Family income: $85,000. Current personal and corporate income taxes on this family would typically amount to $11,140. Under the Armey plan, wage taxes alone would be $10,400 to $11,650. When taxes on fringe benefits and the business tax are added in, this family would owe $4,600 or more a year in additional taxes.

Family income: $500,000. Under current law, this family would pay $154,000 in combined personal and corporate income taxes. Under the Armey plan, the family’s tax would be slashed by half or more for a tax cut of between $78,000 and $93,000 annually.

 


SUPPLY-SIDE REDUX

How, then, does Armey conclude that his plan will cut everyone’s taxes without losing revenue? He relies upon Hall and Rabushka’s estimate in their book that the new incentives brought about by the flat tax will lead to a $1,900 increase in per capita income by 2002. This is just a leap of faith. There is no basis for this claim other than supply-side economics, the notion that lowering taxes on the wealthy will cause an explosion in economic activity whose riches trickle down to everyone. History has not been kind to this view.

Supply-side proponents of the tax-shift policies adopted during the Carter and early Reagan years confidently predicted that their approach would produce an investment-led economic boom. But despite the rosy scenarios, the supply-side experiment failed. After the 1978 capital gains tax cut was enacted, for example, the gross domestic product (GDP) dropped by 1 percent over the next year and a half, after having grown by 5.8 percent the previous year. The 1981 supply-side tax-loophole bill was followed by the deepest recession since the 1930s.

After several years of weak business investment, rampant tax-sheltering, and huge budget deficits, President Reagan himself switched gears. The supply-siders were banished and Reagan helped lead the charge for the loophole-closing 1986 Tax Reform Act. The result was a fairer, more efficient tax code that treats income more equally, regardless of how it is earned or used. And to the consternation of supply-siders, productive investment surged dramatically after the loopholes were closed and business tax avoidance was curtailed. As former Reagan Treasury official, J. Gregory Ballentine, told Business Week: “It’s very difficult to find much relationship between [corporate tax breaks] and investment. In 1981 manufacturing had its largest tax cut ever and immediately went down the tubes. In 1986 they had their largest tax increase and went gangbusters [on investment].”
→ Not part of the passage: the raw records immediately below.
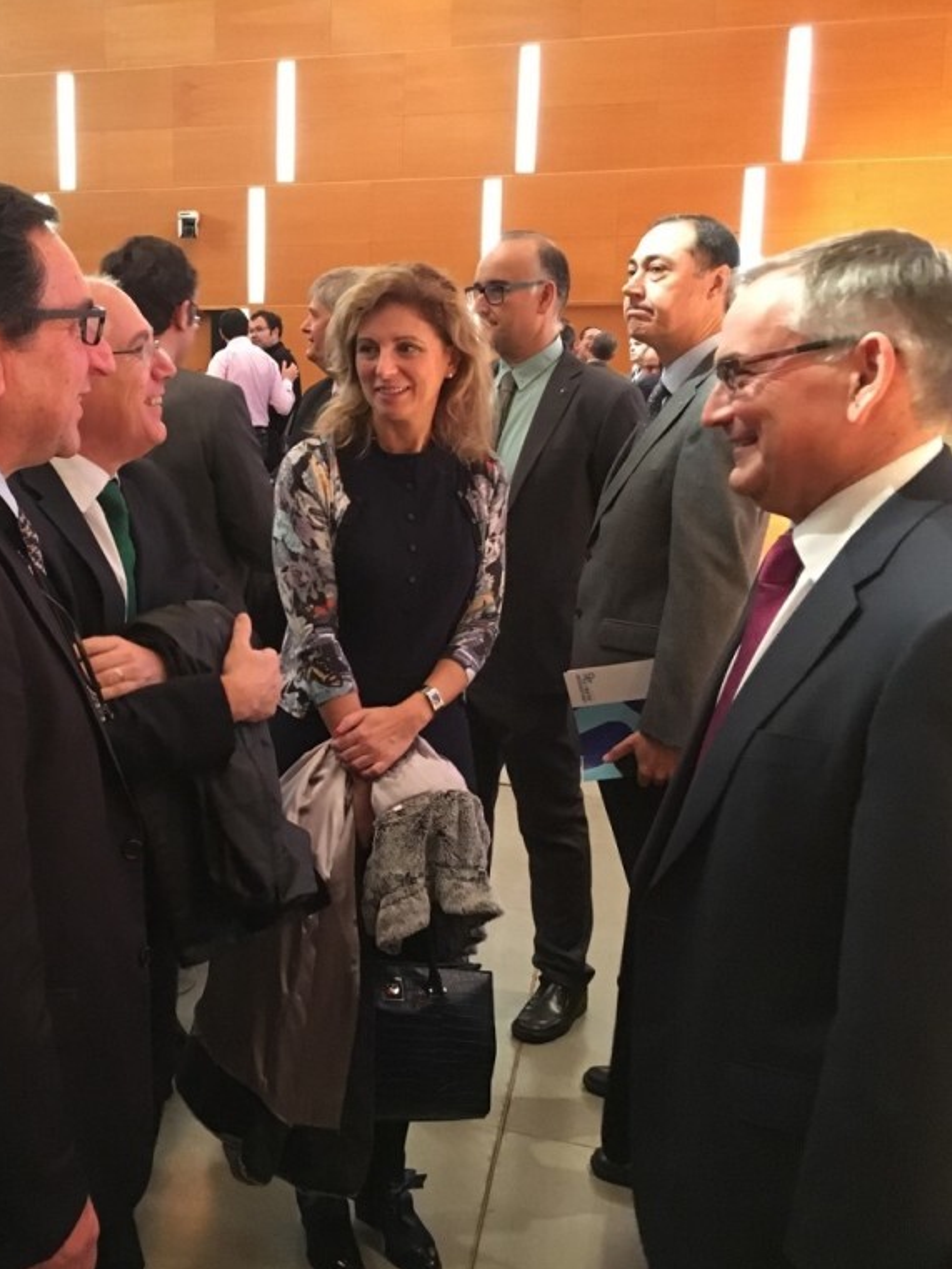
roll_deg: +0.1
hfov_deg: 36.0
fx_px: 1430
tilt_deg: -10.2
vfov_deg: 47.9
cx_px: 233
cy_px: 634
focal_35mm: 39
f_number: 2.2
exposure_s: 1/17
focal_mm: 4.15
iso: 320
More recently, our economy has enjoyed an investment-led economic rejuvenation following the increases in the top tax rates on corporations and the best-off people in President Clinton’s 1993 deficit reduction act — defying the tocsins of doom sounded at the time by Armey, Gingrich et al. Indeed, from the third quarter of 1993 (when the deficit reduction act was approved) through the end of 1994, real GDP rose by 5.7 percent, led by real business investment growth of 18.4 percent. The stock market is at a record high. Indeed, the economy has done so well since 1993 that the Federal Reserve has taken repeated steps to try to slow it down.

The current flat tax plans dwarf all previous tax change battles. President Clinton had to wage political holy war to win a slight increase in the highest tax bracket. The flat tax would cut it by more than half. While Congress has fiercely debated lowering the capital gains tax by a few points, this plan would drop it to zero. Liberals are shocked that the Republican Congress now seeks to cut the earned income tax credit by a tenth. Armey’s plan would eliminate it entirely.

The irony is that the flat tax is coming into political favor at a time when the economics undergirding it have never been less credible. Worse, at a time when Americans face a long-term rise in inequality and a decline in middle-class wages, Congress is considering solutions that would throw gasoline on the fire. Fortune magazine recently ran a cover story, “Get Ready for the Flat Tax,” as if it were a fait accompli. The message for anyone who cares about the future of economic justice in America couldn’t be any clearer: Get ready to fight the flat tax flat out.